Here is a Newsweek Article- A Tea Party Taxonomy that slams both the Tea Party and Glen Beck... what's not to like? :)

So who are these people and what do they want from us? A series of polls, as well as be-ins like Glenn Beck’s Washington rally last month, have given us a picture of a movement predominated by middle-class, middle-aged, white men angry about the expansion of government and hostile to societal change. But that profile could accurately describe the past several right-wing insurgencies, from the California tax revolt of the late 1970s to the Contract with America of 1994, not to mention the very Republican establishment that the Tea Party positions itself against. What’s distinctive about the Tea Party is its anarchist streak—its antagonism toward any authority, its belligerent self-expression, and its lack of any coherent program or alternative to the policies it condemns.
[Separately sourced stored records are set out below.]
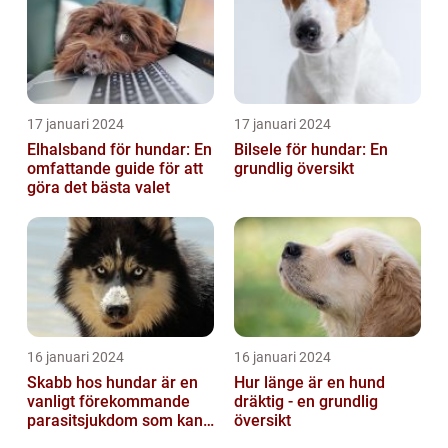
17 januari 2024
17 januari 2024
Elhalsband för hundar: En
Bilsele för hundar: En
omfattande guide för att
grundlig översikt
göra det bästa valet
16 januari 2024
16 januari 2024
Skabb hos hundar är en
Hur länge är en hund
vanligt förekommande
dräktig - en grundlig
parasitsjukdom som kan
översikt
vara mycket besvärlig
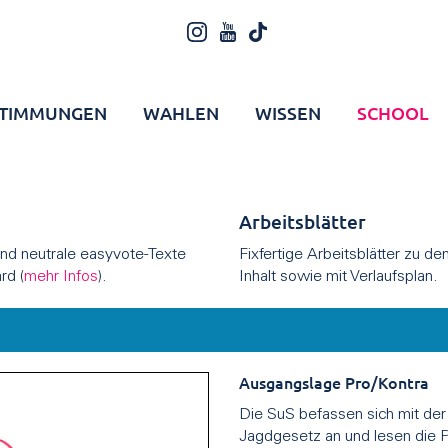
TIMMUNGEN
WAHLEN
WISSEN
SCHOOL
Arbeitsblätter
 und neutrale easyvote-Texte
Fixfertige Arbeitsblätter zu d
rd (
mehr Infos
).
Inhalt sowie mit Verlaufsplan.
Ausgangslage Pro/Kontra
Die SuS befassen sich mit der
Jagdgesetz an und lesen die 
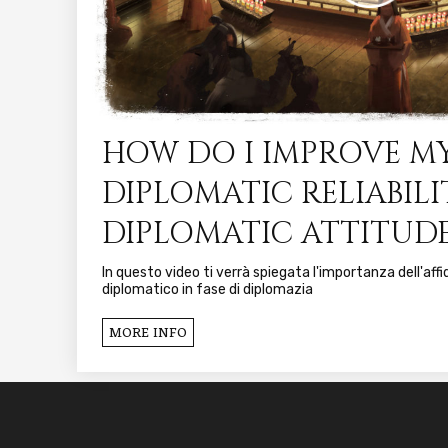
HOW DO I IMPROVE M
DIPLOMATIC RELIABIL
DIPLOMATIC ATTITUD
In questo video ti verrà spiegata l'importanza dell'aff
diplomatico in fase di diplomazia
MORE INFO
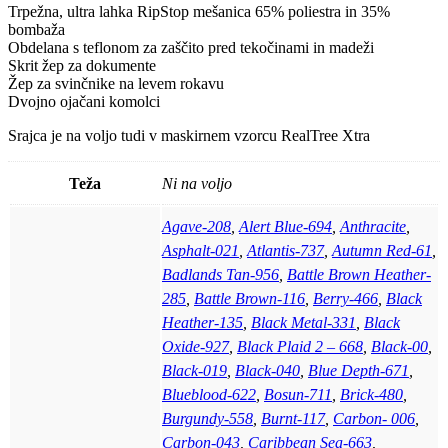
Trpežna, ultra lahka RipStop mešanica 65% poliestra in 35%
bombaža
Obdelana s teflonom za zaščito pred tekočinami in madeži
Skrit žep za dokumente
Žep za svinčnike na levem rokavu
Dvojno ojačani komolci
Srajca je na voljo tudi v maskirnem vzorcu RealTree Xtra
Teža
Ni na voljo
Agave-208
,
Alert Blue-694
,
Anthracite
,
Asphalt-021
,
Atlantis-737
,
Autumn Red-61
,
Badlands Tan-956
,
Battle Brown Heather-
285
,
Battle Brown-116
,
Berry-466
,
Black
Heather-135
,
Black Metal-331
,
Black
Oxide-927
,
Black Plaid 2 – 668
,
Black-00
,
Black-019
,
Black-040
,
Blue Depth-671
,
Blueblood-622
,
Bosun-711
,
Brick-480
,
Burgundy-558
,
Burnt-117
,
Carbon- 006
,
Carbon-043
,
Caribbean Sea-663
,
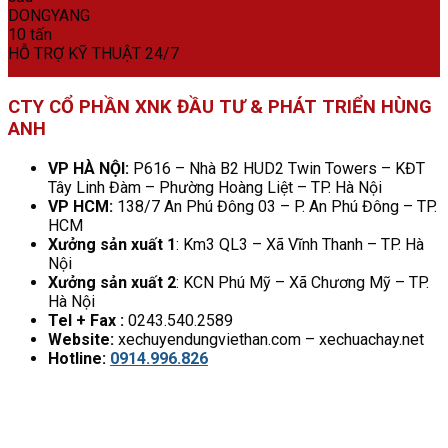
HỖ TRỢ KỸ THUẬT 24/7
CTY CỔ PHẦN XNK ĐẦU TƯ & PHÁT TRIỂN HÙNG
ANH
VP HÀ NỘI:
P616 – Nhà B2 HUD2 Twin Towers – KĐT
Tây Linh Đàm – Phường Hoàng Liệt – TP. Hà Nội
VP HCM:
138/7 An Phú Đông 03 – P. An Phú Đông – TP.
HCM
Xưởng sản xuất 1
: Km3 QL3 – Xã Vĩnh Thanh – TP. Hà
Nội
Xưởng sản xuất 2
: KCN Phú Mỹ – Xã Chương Mỹ – TP.
Hà Nội
Tel + Fax :
0243.540.2589
Website:
xechuyendungviethan.com – xechuachay.net
Hotline:
0914.996.826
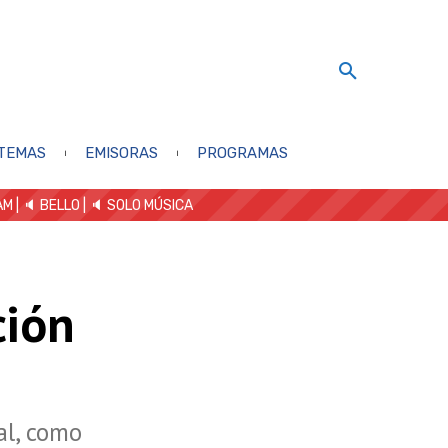
TEMAS
EMISORAS
PROGRAMAS
AM
| 🔈 BELLO
|
🔈 SOLO MÚSICA
ción
al, como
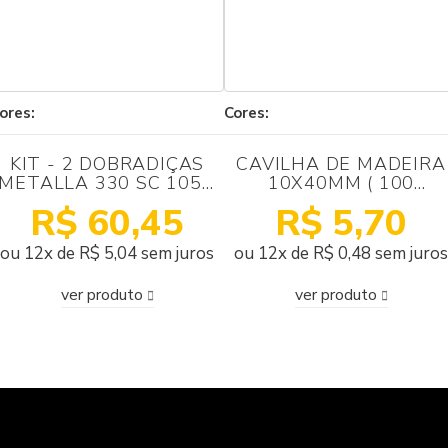
ores:
Cores:
KIT - 2 DOBRADIÇAS
CAVILHA DE MADEIRA
METALLA 330 SC 105G
10X40MM ( 100
INOX304 + 2 CALÇOS +
UNIDADES)
R$ 60,45
R$ 5,70
12 PARAFUSOS HÄFELE
ou 12x de R$ 5,04 sem juros
ou 12x de R$ 0,48 sem juros
ver produto
ver produto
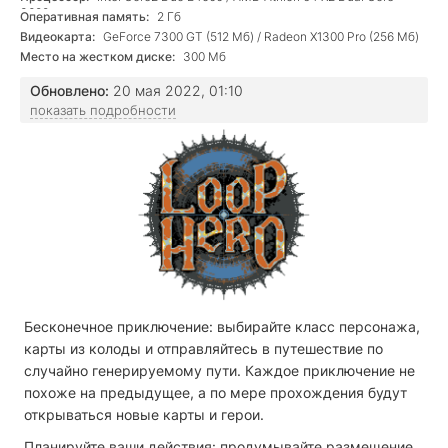
3600+
Оперативная память:
2 Гб
Видеокарта:
GeForce 7300 GT (512 Мб) / Radeon X1300 Pro (256 Мб)
Место на жестком диске:
300 Мб
Обновлено:
20 мая 2022, 01:10
показать подробности
Бесконечное приключение: выбирайте класс персонажа,
карты из колоды и отправляйтесь в путешествие по
случайно генерируемому пути. Каждое приключение не
похоже на предыдущее, а по мере прохождения будут
открываться новые карты и герои.
Планируйте ваши действия: продумывайте размещение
Anti-elitism is hardly a fresh theme for Republicans. But here too, the Tea Partiers take it to a new level. The most radical statement of individualism is choosing your own reality, and to some in the Tea Party, the very fact that experts believe something is sufficient to disprove it. The media’s insistence that Barack Obama was born in the United States, or that he is a Christian rather than a Muslim, merely fuels their belief to the contrary. Other touchstones include the view that Obama has a secret plan to deprive Americans of their guns, that global warming is a leftist hoax, and that—according to Delaware’s Christine O’Donnell—there’s more evidence for creationism than for evolution.
Nostalgia, resentment, and reality denial are all expressions of the same underlying anxiety about losing one’s place in the country, or of losing control of it to someone else. When you look at the surveys, the Tea Partiers are not primarily the victims of economic transformation, but rather those whose position is threatened by social change. Because racial bias is unacceptable both in American political culture and in an individualist ideology, Tea Partiers don’t say directly what Pat Buchanan used to: that moving from a predominantly white Christian nation to a majority nonwhite one is bad and should be stopped. Instead, their resistance finds sublimated expression through the reality-distortion field: Beck’s claim that Obama “has a deep-seated hatred of white people” or Dinesh D’Souza’s Gingrich-endorsed theory that Obama is a Kenyan Mau Mau in mufti. Of no previous movement has Richard Hofstadter’s depiction of populism as driven by “status anxiety” been so apt.